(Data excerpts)
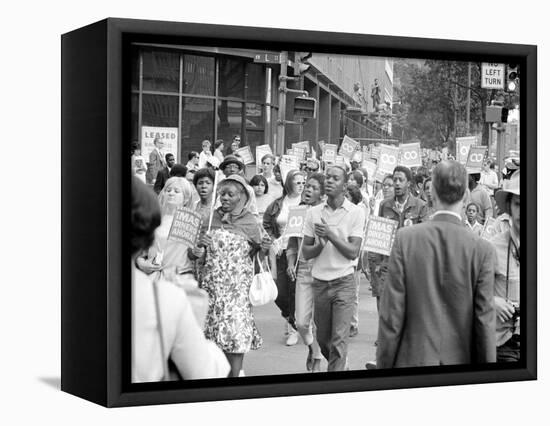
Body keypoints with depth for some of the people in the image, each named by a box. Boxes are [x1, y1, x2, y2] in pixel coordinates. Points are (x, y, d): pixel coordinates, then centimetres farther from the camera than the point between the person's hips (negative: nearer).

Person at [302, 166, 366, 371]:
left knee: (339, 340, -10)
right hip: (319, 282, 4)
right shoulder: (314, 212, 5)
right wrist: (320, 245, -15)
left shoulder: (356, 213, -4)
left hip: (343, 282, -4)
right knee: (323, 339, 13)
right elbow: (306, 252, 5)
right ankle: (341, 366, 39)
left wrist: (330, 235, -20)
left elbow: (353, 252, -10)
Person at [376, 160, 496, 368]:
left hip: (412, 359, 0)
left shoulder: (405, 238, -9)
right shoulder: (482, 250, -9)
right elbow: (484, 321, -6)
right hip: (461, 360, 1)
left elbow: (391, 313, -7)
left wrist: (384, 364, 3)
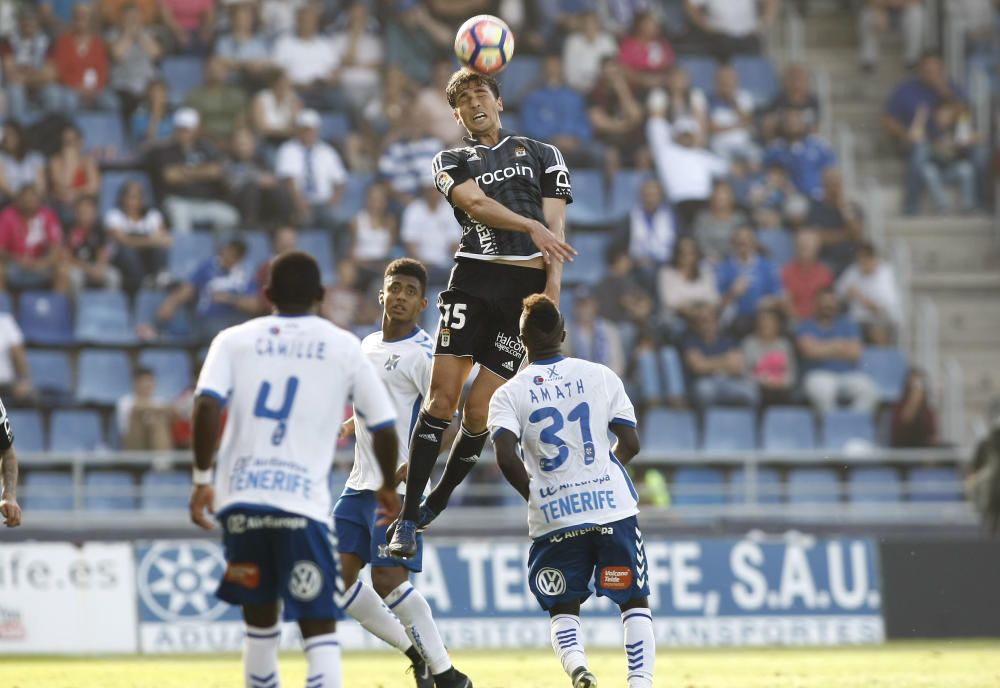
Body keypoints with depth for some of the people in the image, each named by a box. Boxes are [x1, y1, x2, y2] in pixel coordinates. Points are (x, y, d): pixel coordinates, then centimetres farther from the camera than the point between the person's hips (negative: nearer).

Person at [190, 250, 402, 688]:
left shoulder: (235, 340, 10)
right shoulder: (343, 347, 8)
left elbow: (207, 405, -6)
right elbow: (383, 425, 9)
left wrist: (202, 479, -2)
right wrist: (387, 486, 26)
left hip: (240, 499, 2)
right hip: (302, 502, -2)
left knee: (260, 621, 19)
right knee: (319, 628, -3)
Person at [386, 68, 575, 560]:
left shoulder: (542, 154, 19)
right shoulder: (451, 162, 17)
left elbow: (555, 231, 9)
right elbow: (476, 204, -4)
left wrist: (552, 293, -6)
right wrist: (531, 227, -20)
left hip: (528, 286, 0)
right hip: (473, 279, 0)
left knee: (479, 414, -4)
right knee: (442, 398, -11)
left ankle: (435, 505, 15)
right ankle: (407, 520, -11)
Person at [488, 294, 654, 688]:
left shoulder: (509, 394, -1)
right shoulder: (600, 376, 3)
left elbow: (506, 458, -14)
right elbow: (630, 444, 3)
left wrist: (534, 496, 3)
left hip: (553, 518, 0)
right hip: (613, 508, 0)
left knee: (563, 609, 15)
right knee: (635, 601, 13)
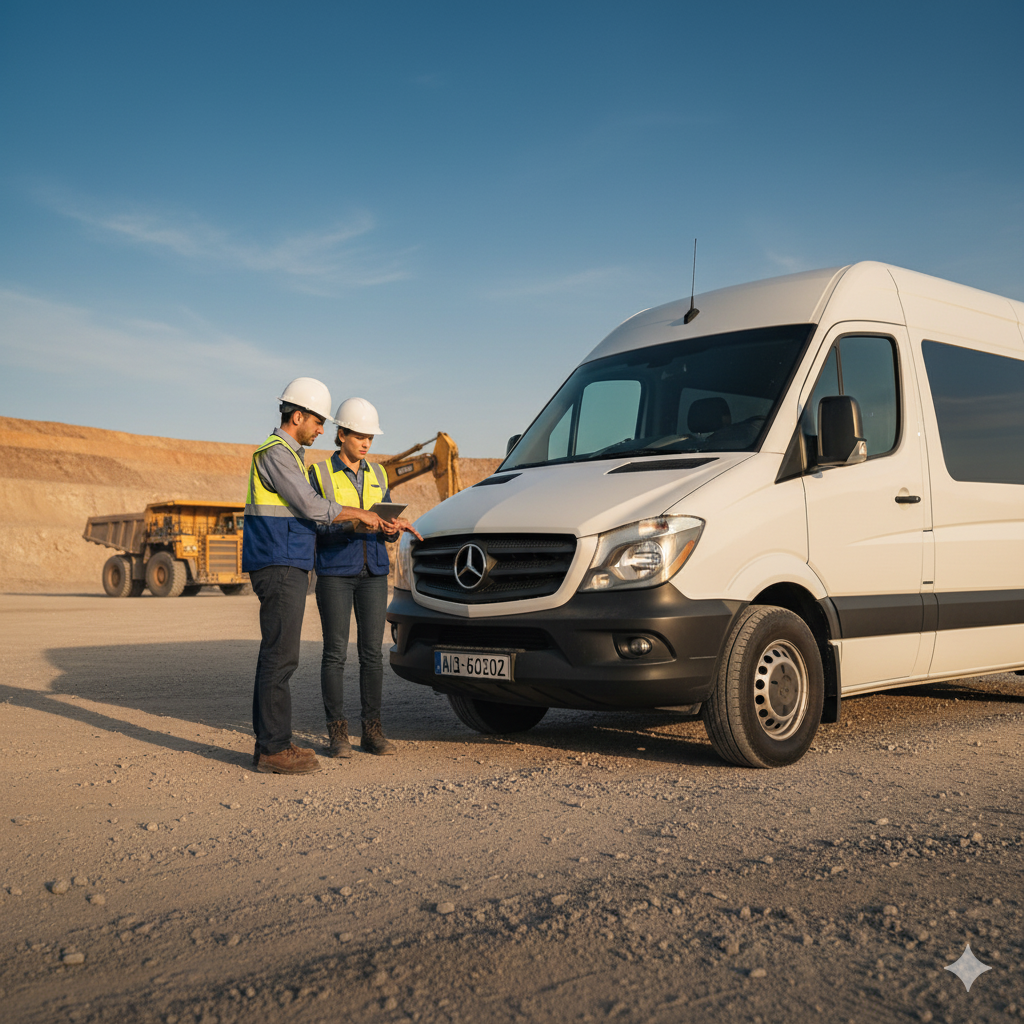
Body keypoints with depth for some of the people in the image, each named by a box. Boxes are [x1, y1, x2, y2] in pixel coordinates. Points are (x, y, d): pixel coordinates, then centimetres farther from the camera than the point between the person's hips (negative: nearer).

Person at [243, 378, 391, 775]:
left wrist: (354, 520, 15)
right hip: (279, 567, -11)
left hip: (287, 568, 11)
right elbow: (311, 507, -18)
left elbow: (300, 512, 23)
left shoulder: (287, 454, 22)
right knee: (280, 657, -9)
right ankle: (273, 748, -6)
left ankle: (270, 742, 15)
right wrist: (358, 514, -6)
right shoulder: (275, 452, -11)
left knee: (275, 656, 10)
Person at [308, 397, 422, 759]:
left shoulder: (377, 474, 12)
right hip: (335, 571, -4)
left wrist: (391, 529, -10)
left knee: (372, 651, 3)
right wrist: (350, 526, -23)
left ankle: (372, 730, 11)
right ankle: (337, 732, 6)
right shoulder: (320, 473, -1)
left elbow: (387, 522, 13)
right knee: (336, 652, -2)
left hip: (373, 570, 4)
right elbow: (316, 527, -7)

**WORK ITEM:**
For each line above that holds the string "ankle", provide a copy of that line.

**OUTPUT FOR THIS TASK:**
right ankle: (341, 366, 39)
left ankle: (435, 505, 15)
right ankle: (407, 520, -11)
right ankle: (273, 748, -6)
left ankle: (270, 742, 15)
left ankle: (372, 730, 11)
right ankle: (337, 732, 6)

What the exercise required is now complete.